Schon im dritten Band über die Waringhams ist mir aufgefallen, wie sehr die Autorin sich doch auf Charaktere bezieht, die Nachkommen von Protagonisten ihrer anderen Romanen sind. Dies ist hier noch viel mehr der Fall, nicht nur, dass mehr als nur ein paar Cousins und Cousinen aus verschiedenen Nebenlinien der Waringhams gerade dann ins Spiel kommen, wenn sie gerade mal hilfreich sind, auch Durhams spielen eine wichtige Rolle, und selbst ein Helmsby hat einen kleinen Gastauftritt. Auch wenn ich es ganz nett finde, hier und da mal eine kleine Verbindung zwischen den einzelnen Büchern entdecken zu können, war mir das hier eindeutig zu viel.
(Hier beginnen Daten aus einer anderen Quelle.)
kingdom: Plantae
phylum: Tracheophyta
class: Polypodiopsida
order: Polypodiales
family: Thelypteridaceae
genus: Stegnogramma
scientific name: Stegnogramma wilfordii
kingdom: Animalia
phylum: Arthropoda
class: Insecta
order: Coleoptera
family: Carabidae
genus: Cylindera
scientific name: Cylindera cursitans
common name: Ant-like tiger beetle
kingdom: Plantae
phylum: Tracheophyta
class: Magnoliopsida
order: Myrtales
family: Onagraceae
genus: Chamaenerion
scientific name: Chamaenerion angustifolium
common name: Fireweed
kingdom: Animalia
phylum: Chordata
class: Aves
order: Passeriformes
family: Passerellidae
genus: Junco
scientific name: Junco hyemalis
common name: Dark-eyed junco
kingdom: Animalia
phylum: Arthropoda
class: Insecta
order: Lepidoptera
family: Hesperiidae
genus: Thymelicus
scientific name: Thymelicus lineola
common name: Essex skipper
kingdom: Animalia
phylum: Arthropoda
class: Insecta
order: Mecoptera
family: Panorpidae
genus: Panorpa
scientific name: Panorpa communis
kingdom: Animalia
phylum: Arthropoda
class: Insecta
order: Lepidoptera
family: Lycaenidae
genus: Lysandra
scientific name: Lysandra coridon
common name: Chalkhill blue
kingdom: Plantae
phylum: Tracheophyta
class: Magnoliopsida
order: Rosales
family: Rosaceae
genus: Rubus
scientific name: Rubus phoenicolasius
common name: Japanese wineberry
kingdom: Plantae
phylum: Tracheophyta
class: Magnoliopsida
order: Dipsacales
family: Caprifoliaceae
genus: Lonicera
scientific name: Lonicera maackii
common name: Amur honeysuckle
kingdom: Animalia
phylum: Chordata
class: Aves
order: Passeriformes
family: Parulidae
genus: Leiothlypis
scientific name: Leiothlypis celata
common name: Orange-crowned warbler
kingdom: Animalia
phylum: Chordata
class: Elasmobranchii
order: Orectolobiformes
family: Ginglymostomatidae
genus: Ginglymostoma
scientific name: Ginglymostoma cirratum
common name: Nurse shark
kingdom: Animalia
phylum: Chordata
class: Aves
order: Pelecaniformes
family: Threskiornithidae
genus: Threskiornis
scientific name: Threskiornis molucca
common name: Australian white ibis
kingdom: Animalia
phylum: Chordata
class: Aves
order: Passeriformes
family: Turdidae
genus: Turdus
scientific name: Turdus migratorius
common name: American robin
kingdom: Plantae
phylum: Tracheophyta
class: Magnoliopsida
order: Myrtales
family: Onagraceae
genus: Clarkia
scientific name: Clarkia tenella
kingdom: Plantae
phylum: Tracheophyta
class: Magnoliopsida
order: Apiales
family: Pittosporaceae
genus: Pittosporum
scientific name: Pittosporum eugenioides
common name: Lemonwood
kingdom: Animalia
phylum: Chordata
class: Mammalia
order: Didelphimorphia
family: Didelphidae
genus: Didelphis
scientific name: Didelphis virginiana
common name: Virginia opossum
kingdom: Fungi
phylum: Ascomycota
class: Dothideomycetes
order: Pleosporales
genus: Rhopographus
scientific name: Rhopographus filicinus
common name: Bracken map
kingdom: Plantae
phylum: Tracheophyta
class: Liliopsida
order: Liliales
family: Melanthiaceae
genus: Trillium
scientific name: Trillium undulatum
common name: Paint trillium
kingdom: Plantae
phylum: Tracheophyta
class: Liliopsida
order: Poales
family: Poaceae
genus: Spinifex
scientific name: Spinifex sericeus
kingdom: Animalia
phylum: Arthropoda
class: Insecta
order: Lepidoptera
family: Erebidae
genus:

Nun kenne ich sämtliche Vorgänger, habe sie noch gut in Erinnerung und kann deshalb mit diesen Beziehungen etwas anfangen, doch für einen Neueinsteiger mag dies alles recht verwirrend sein, auch wenn ein Stammbaum der Waringhams dem Buch beigefügt ist.
Der Schreibstil ist wie gewohnt flüssig und auch so spannend beschrieben, dass ich das Buch kaum aus der Hand legen konnte, obwohl ich doch das eine oder andere Mal von Nick und seinem gelegentlich kindischen Verhalten genervt war. Karten, Personenregister und ein ausführliches Nachwort runden das Buch ab.

Fazit
Auch wenn die Waringhams in der Neuzeit angekommen sind, handelt es sich hier um einen typischen Gablé-Roman. Wer die anderen Bücher der Autorin kennt, wird hier auch möglicherweise seine Freude haben, auch wenn Nick sich manchmal recht kindisch verhält, Neueinsteigern würde ich den Roman wegen der vielen Bezüge allerdings nicht empfehlen.